Amid the near-constant speculation over President Barack Obama's strategy for Afghanistan, there appears to be virtually universal consensus that rooting out corruption has to be a top priority if the US and its NATO allies are to have a "credible partner" in the Afghan government.
But corruption takes many forms and is found at many levels. It is deeply ingrained in the DNA of the whole area. It is part of a way of life. Barack Obama knows if he can't change the culture of corruption, he can't accomplish any of his other goals - because the people simply won't trust their government.
To the lawyers of Human Rights First (HRF), understanding the relationship between corruption, how prisoners are treated and the rule of law is "critical to the success of any strategy" the Obama administration may decide to pursue.
Sahr MuhammedAlly, an HRF attorney and author of a new report, "Fixing Afghanistan," explained this. She told us, "Over the past eight years, the prisoner detention policies and practices of both the Afghans and the Americans and their NATO allies have been totally uncoordinated - a complete disaster," she says.
There are lots of examples. A man is arrested and confined to a cell. Hours later, that same person is out on the street, having bribed his prison guard to gain his freedom. His next stop is his bomb-making safe house. And the step after that is a crowded marketplace in Kabul or Kandahar littered with dead bodies.
A person gets arrested and imprisoned, is denied a lawyer, is kept for months, even years, in prison conditions that can only be described as medieval, with no hope of ever seeing freedom again - because the guy was in the wrong place at the wrong time or because someone lost his paperwork or because someone with power was able to get money by selling this person into a legal no-man's land.
MuhammedAlly says "rule of law" training designed to prevent both kinds of situations has been going on for eight years, but has been "uncoordinated." She says the US, NATO and the Afghan government are going have to recognize that "further detention policy reforms at Bagram are critical to achieving US counterinsurgency goals in Afghanistan." And these reforms, she adds, are going to require substantial resources.
That is the central message of the new HRF policy paper. It outlines steps the United States should take now "to establish legitimacy in the eyes of the Afghan people and to more fully align US detentions with strategic priorities."

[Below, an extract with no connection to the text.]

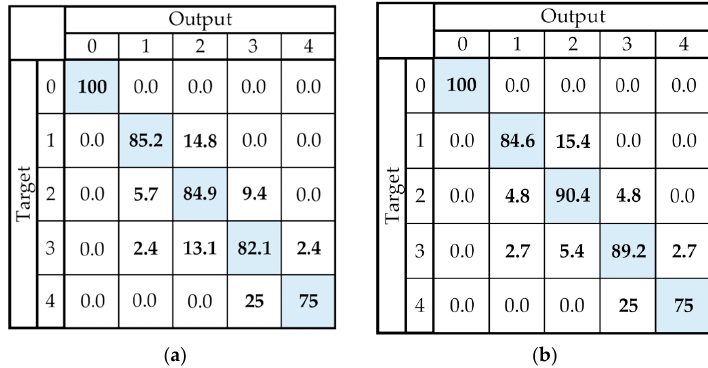
Figure 9. Presentation of results using the confusion matrix. ( a ) Case I—The result obtained when all recordings are included. ( b ) Case II—The result obtained using only recordings on which both raters agreed. The cells on the diagonal of the confusion matrix show the overall success rate for each score (expressed as a percentage (%)), whereas the cells outside the diagonal show the error rate for the scores (expressed as a percentage (%)).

"Successful counterinsurgency depends on US actions being seen as fair, humane, and beneficial to the security of the Afghan people, whose cooperation is needed to ensure a stable Afghanistan," said MuhammedAlly, who wrote the paper.
The paper says, "To achieve this goal, the US government should take further steps now to support US goals of bolstering Afghan sovereignty, increase the capacity of the Afghans to handle detentions on their own, and to establish legitimacy of US detentions in the eyes of the Afghan people by reducing the risks of arbitrary detentions, mistaken captures, and to ensure detainees a more meaningful way to challenge their detention."

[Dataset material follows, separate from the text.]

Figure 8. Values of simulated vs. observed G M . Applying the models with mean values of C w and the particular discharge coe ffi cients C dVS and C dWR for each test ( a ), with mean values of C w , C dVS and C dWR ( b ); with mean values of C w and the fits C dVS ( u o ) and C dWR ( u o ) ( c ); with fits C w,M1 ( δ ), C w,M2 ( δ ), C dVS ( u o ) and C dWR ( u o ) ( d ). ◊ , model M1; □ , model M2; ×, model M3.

The report notes that in April 2009, HRF interviewed former prisoners held by the United States in Afghanistan who at the time of their release were found by the US military not to be a threat to US, Afghan or Coalition forces. The report says that some detainees interviewed had been detained for five years, others from four months to two years.
According to those we interviewed in April, "prisoners held by the US military in Afghanistan were not informed of the reasons for their detention or the specific allegations against them. They were not provided with any evidence that would support claims that they are members of the Taliban, al-Qaeda or supporters of other insurgent groups. They did not have lawyers."

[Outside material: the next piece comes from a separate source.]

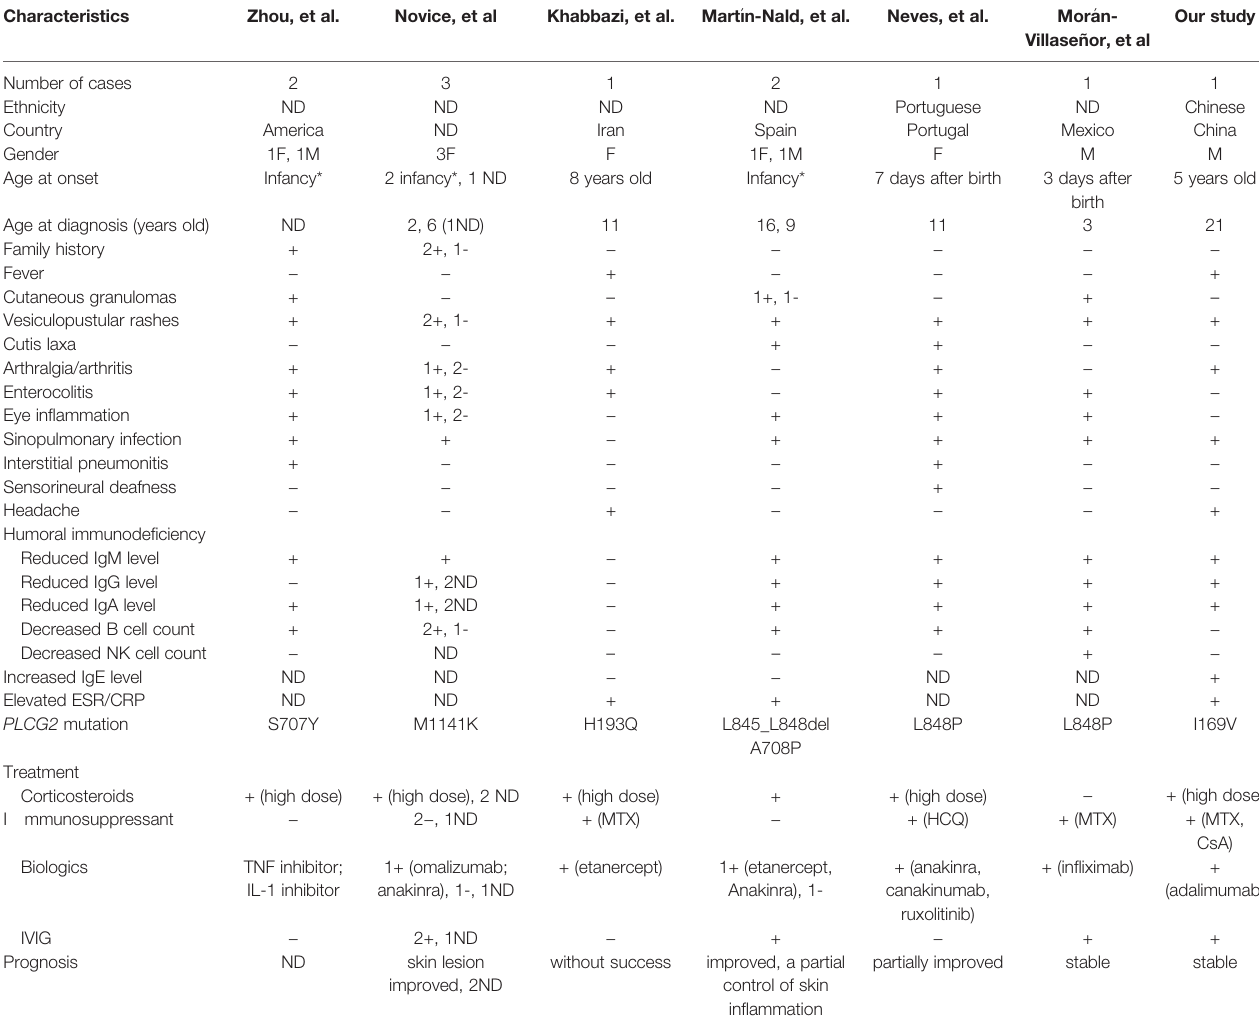
TABLE 1 | Summarization of phenotypic and genotypic features of 11 patients with APLAID.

Detainees, it continues, "were not allowed to bring village elders or witnesses to speak on their behalf or allowed to offer evidence that the allegations could be based on individual animosities or tribal rivalries. These prisoners had no meaningful way to challenge their detention. Former prisoners and Afghan government officials told Human Rights First that captures based on unreliable information have led to the wrongful detention of many individuals, which in turn creates friction between the Afghan people and the Afghan government as well as the US military."
The report continues: "In 2008 and in our follow-up visit to Afghanistan in 2009, we found that individuals transferred from US to Afghan custody for prosecution in the Afghan National Defense Facility are tried in proceedings that fail to meet Afghan and international fair trial standards. Prosecutions were based on allegations and evidence provided by the United States, supplemented by investigations conducted by the Afghan intelligence agency, the National Directorate of Security (NDS), years after the initial capture. Although lawyers defend detainees at the ANDF, during the trials there were no prosecution witnesses, no out-of-court sworn prosecution witness statements, and little or no physical evidence presented to support the charges."
Specifically, HRF recommends that the US and Afghan governments enter into a public security agreement that sets forth the grounds and procedures for US detentions consistent with international law. In order to avoid mistaken captures, the organization says, the US must improve intelligence that results in detention. It must reduce the risk of arbitrary detentions by providing detainees sufficient ability to challenge their detention.
The US must also work to increase the capacity of the Afghan authorities to handle detentions on their own by involving Afghan judges in a joint US-Afghan review body. The US should establish more transparency for detention operations by facilitating access to detainees and to US detention facilities by Afghan and international human rights organizations. And the US should strengthen the fairness of Afghan criminal prosecutions of those captured by the United States by providing resources and training to soldiers to assist them in information and evidence collection at point of capture.